* [DIRECTIONS]
Extract all lines from the data beneath that include the word "Operatore".

= = = = = = =

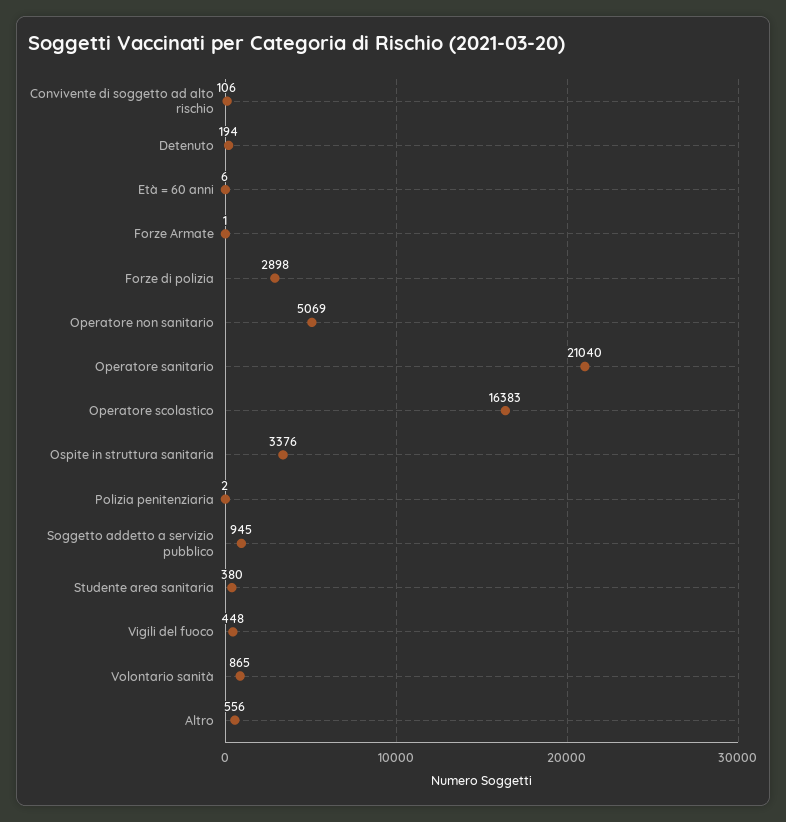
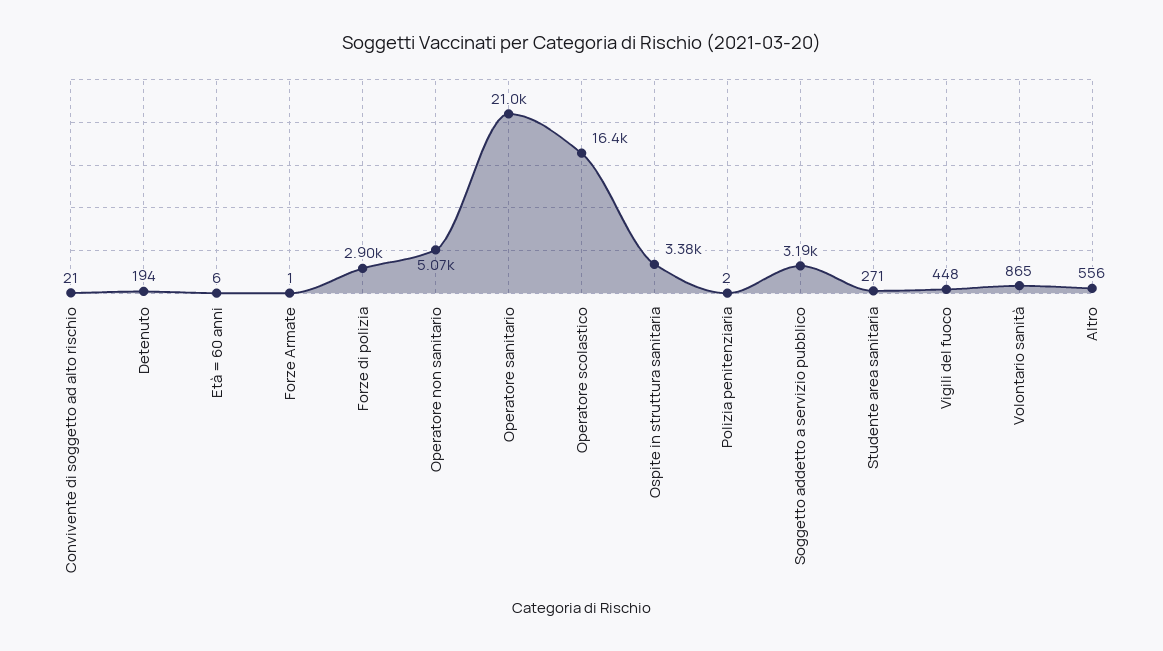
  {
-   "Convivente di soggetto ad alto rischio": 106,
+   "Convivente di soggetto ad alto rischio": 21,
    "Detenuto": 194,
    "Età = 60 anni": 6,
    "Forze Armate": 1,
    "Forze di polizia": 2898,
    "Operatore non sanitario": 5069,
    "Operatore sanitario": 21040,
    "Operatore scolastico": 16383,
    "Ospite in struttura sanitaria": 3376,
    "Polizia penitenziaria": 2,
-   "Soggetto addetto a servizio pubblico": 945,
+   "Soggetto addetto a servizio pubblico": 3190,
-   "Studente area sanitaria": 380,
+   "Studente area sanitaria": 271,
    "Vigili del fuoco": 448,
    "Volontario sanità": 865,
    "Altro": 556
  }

= = = = = = =

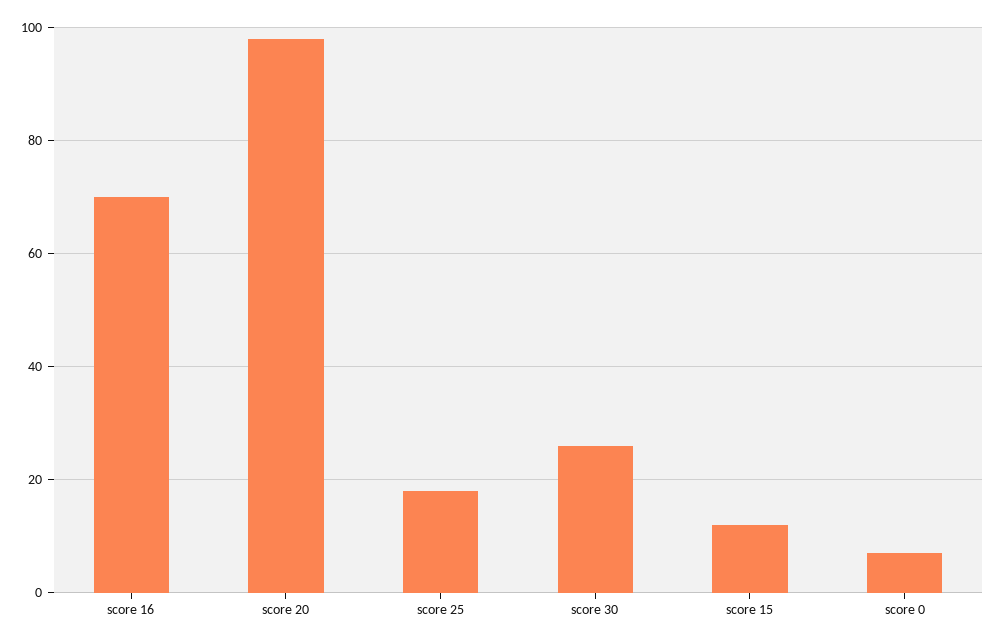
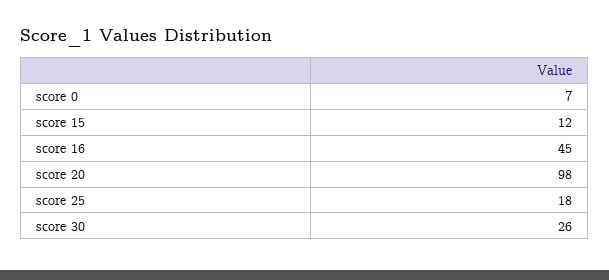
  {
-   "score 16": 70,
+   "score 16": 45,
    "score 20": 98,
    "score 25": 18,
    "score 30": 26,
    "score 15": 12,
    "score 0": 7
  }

= = = = = = =

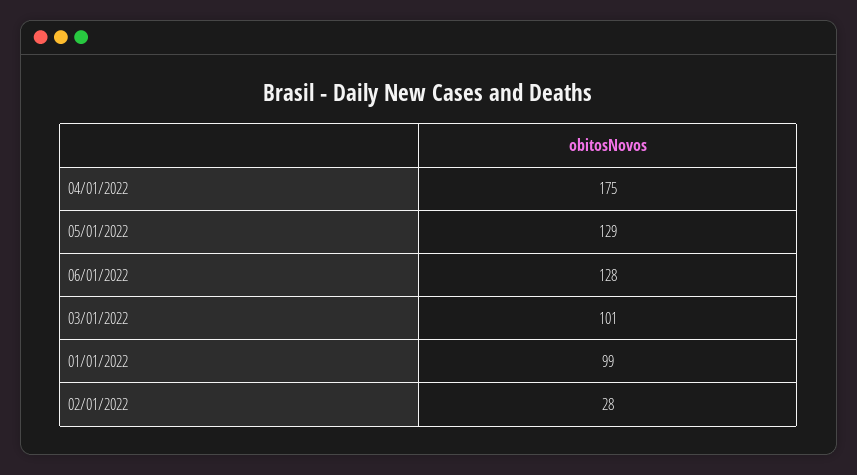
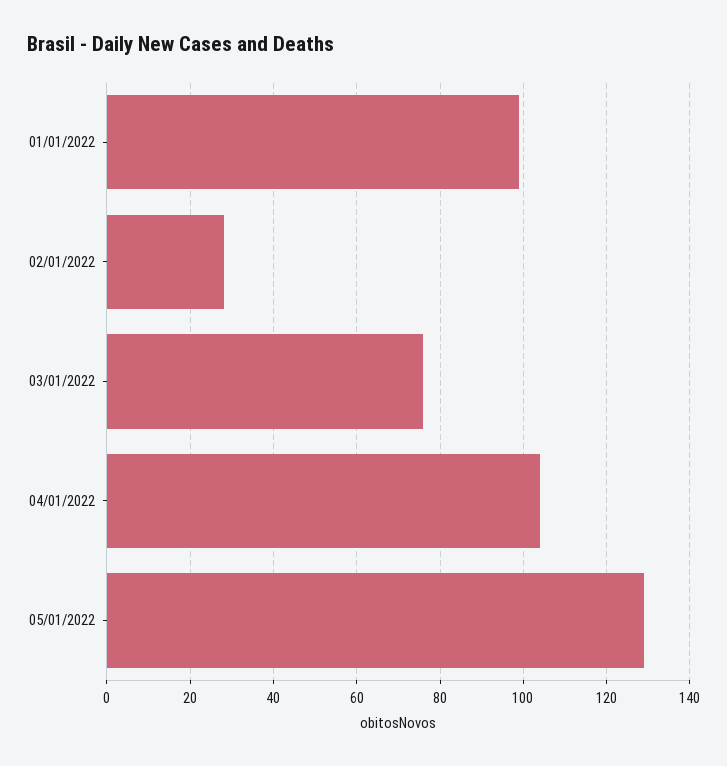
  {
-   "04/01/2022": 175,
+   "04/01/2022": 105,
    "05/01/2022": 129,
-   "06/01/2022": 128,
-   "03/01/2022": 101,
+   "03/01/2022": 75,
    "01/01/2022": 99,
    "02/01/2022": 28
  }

= = = = = = =

* [RESULT OF THIS TASK]
    "Operatore non sanitario": 5069,
    "Operatore sanitario": 21040,
    "Operatore scolastico": 16383,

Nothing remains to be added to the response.